Serves 8 (makes a medium sized jarful)
There are many different kinds of pestos. Some are very traditional with classic Italian ingredients and some are innovative with a healthy bent substituting kale or arugula as the main green. Hints of olive oil, garlic and lemon and a variety of nuts enhance any variation of pesto. This is a very classic Italian basil pesto with the exception of the walnuts, which are a more economical alternative to the expensive toasted pine nuts usually found. The taste is robust and delicious and goes well with pasta or can be used for any other spreading, dipping and filling use you can think of! Let’s get started.
Basil Pesto – Recipe
- 2 ½ cups fresh basil leaves, packed tightly (wash with ice cold water and pat dry)
- 1 cup walnuts, toasted (reduce by half if you want a less nutty flavor)

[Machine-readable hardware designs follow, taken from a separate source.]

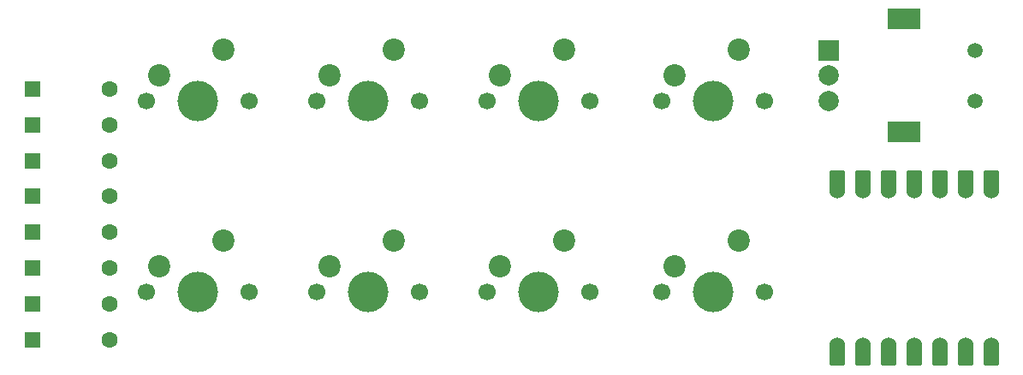
<source format=gts>
G04 #@! TF.GenerationSoftware,KiCad,Pcbnew,9.0.2*
G04 #@! TF.CreationDate,2025-06-25T22:16:46-04:00*
G04 #@! TF.ProjectId,Macropad,4d616372-6f70-4616-942e-6b696361645f,rev?*
G04 #@! TF.SameCoordinates,Original*
G04 #@! TF.FileFunction,Soldermask,Top*
G04 #@! TF.FilePolarity,Negative*
%FSLAX46Y46*%
G04 Gerber Fmt 4.6, Leading zero omitted, Abs format (unit mm)*
G04 Created by KiCad (PCBNEW 9.0.2) date 2025-06-25 22:16:46*
%MOMM*%
%LPD*%
G01*
G04 APERTURE LIST*
G04 Aperture macros list*
%AMRoundRect*
0 Rectangle with rounded corners*
0 $1 Rounding radius*
0 $2 $3 $4 $5 $6 $7 $8 $9 X,Y pos of 4 corners*
0 Add a 4 corners polygon primitive as box body*
4,1,4,$2,$3,$4,$5,$6,$7,$8,$9,$2,$3,0*
0 Add four circle primitives for the rounded corners*
1,1,$1+$1,$2,$3*
1,1,$1+$1,$4,$5*
1,1,$1+$1,$6,$7*
1,1,$1+$1,$8,$9*
0 Add four rect primitives between the rounded corners*
20,1,$1+$1,$2,$3,$4,$5,0*
20,1,$1+$1,$4,$5,$6,$7,0*
20,1,$1+$1,$6,$7,$8,$9,0*
20,1,$1+$1,$8,$9,$2,$3,0*%
G04 Aperture macros list end*
%ADD10RoundRect,0.250000X-0.550000X-0.550000X0.550000X-0.550000X0.550000X0.550000X-0.550000X0.550000X0*%
%ADD11C,1.600000*%
%ADD12C,1.700000*%
%ADD13C,4.000000*%
%ADD14C,2.200000*%
%ADD15C,1.500000*%
%ADD16R,2.000000X2.000000*%
%ADD17C,2.000000*%
%ADD18R,3.200000X2.000000*%
%ADD19RoundRect,0.152400X0.609600X-1.063600X0.609600X1.063600X-0.609600X1.063600X-0.609600X-1.063600X0*%
%ADD20C,1.524000*%
%ADD21RoundRect,0.152400X-0.609600X1.063600X-0.609600X-1.063600X0.609600X-1.063600X0.609600X1.063600X0*%
G04 APERTURE END LIST*
D10*
G04 #@! TO.C,D3*
X87987500Y-75075000D03*
D11*
X95607500Y-75075000D03*
G04 #@! TD*
D10*
G04 #@! TO.C,D4*
X87987500Y-78625000D03*
D11*
X95607500Y-78625000D03*
G04 #@! TD*
D12*
G04 #@! TO.C,SW2*
X99258750Y-88106250D03*
D13*
X104338750Y-88106250D03*
D12*
X109418750Y-88106250D03*
D14*
X106878750Y-83026250D03*
X100528750Y-85566250D03*
G04 #@! TD*
D10*
G04 #@! TO.C,D1*
X87987500Y-67975000D03*
D11*
X95607500Y-67975000D03*
G04 #@! TD*
D12*
G04 #@! TO.C,SW8*
X150235000Y-88106250D03*
D13*
X155315000Y-88106250D03*
D12*
X160395000Y-88106250D03*
D14*
X157855000Y-83026250D03*
X151505000Y-85566250D03*
G04 #@! TD*
D10*
G04 #@! TO.C,D2*
X87987500Y-71525000D03*
D11*
X95607500Y-71525000D03*
G04 #@! TD*
D15*
G04 #@! TO.C,SW9*
X181206250Y-64175000D03*
X181206250Y-69175000D03*
D16*
X166706250Y-64175000D03*
D17*
X166706250Y-69175000D03*
X166706250Y-66675000D03*
D18*
X174206250Y-61075000D03*
X174206250Y-72275000D03*
G04 #@! TD*
D12*
G04 #@! TO.C,SW5*
X132913750Y-69215000D03*
D13*
X137993750Y-69215000D03*
D12*
X143073750Y-69215000D03*
D14*
X140533750Y-64135000D03*
X134183750Y-66675000D03*
G04 #@! TD*
D12*
G04 #@! TO.C,SW3*
X116077500Y-69215000D03*
D13*
X121157500Y-69215000D03*
D12*
X126237500Y-69215000D03*
D14*
X123697500Y-64135000D03*
X117347500Y-66675000D03*
G04 #@! TD*
D10*
G04 #@! TO.C,D7*
X87987500Y-89275000D03*
D11*
X95607500Y-89275000D03*
G04 #@! TD*
D12*
G04 #@! TO.C,SW7*
X150235000Y-69215000D03*
D13*
X155315000Y-69215000D03*
D12*
X160395000Y-69215000D03*
D14*
X157855000Y-64135000D03*
X151505000Y-66675000D03*
G04 #@! TD*
D19*
G04 #@! TO.C,U1*
X182816500Y-77270000D03*
D20*
X182816500Y-78105000D03*
D19*
X180276500Y-77270000D03*
D20*
X180276500Y-78105000D03*
D19*
X177736500Y-77270000D03*
D20*
X177736500Y-78105000D03*
D19*
X175196500Y-77270000D03*
D20*
X175196500Y-78105000D03*
D19*
X172656500Y-77270000D03*
D20*
X172656500Y-78105000D03*
D19*
X170116500Y-77270000D03*
D20*
X170116500Y-78105000D03*
D19*
X167576500Y-77270000D03*
D20*
X167576500Y-78105000D03*
X167576500Y-93345000D03*
D21*
X167576500Y-94180000D03*
D20*
X170116500Y-93345000D03*
D21*
X170116500Y-94180000D03*
D20*
X172656500Y-93345000D03*
D21*
X172656500Y-94180000D03*
D20*
X175196500Y-93345000D03*
D21*
X175196500Y-94180000D03*
D20*
X177736500Y-93345000D03*
D21*
X177736500Y-94180000D03*
D20*
X180276500Y-93345000D03*
D21*
X180276500Y-94180000D03*
D20*
X182816500Y-93345000D03*
D21*
X182816500Y-94180000D03*
G04 #@! TD*
D12*
G04 #@! TO.C,SW1*
X99258750Y-69215000D03*
D13*
X104338750Y-69215000D03*
D12*
X109418750Y-69215000D03*
D14*
X106878750Y-64135000D03*
X100528750Y-66675000D03*
G04 #@! TD*
D12*
G04 #@! TO.C,SW4*
X116077500Y-88106250D03*
D13*
X121157500Y-88106250D03*
D12*
X126237500Y-88106250D03*
D14*
X123697500Y-83026250D03*
X117347500Y-85566250D03*
G04 #@! TD*
D12*
G04 #@! TO.C,SW6*
X132913750Y-88106250D03*
D13*
X137993750Y-88106250D03*
D12*
X143073750Y-88106250D03*
D14*
X140533750Y-83026250D03*
X134183750Y-85566250D03*
G04 #@! TD*
D10*
G04 #@! TO.C,D8*
X87987500Y-92825000D03*
D11*
X95607500Y-92825000D03*
G04 #@! TD*
D10*
G04 #@! TO.C,D6*
X87987500Y-85725000D03*
D11*
X95607500Y-85725000D03*
G04 #@! TD*
D10*
G04 #@! TO.C,D5*
X87987500Y-82175000D03*
D11*
X95607500Y-82175000D03*
G04 #@! TD*
M02*

</source>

- 5 cloves, garlic, chopped
- ½ small lemon, juiced
- ½ cup Parmesano-Reggiano or Romano cheese, freshly grated (optional)
- Salt, to taste
- Pepper, to taste
- ¼ cup extra virgin olive oil
- Add walnuts into a food processor or blender and process until just broken into chunks.
- Add basil, garlic, lemon juice and process until desired consistency is reached. I like mine a little coarse, but you can process until completely smooth.
- Add cheese if using and process a few seconds.
- Season with salt and generous amount of pepper and drizzle in olive oil and process for another few seconds until everything is well incorporated.
Remove to a jar and refrigerate until ready to use. The pesto will keep well (with the cheese) for a week. It will keep for a lot longer without the cheese so you can add the cheese in and incorporate prior to serving as well. This makes a nutty, tangy basil pesto that’s great on pasta, baked into breads, spread over baguettes or stuffed into baked chicken breasts.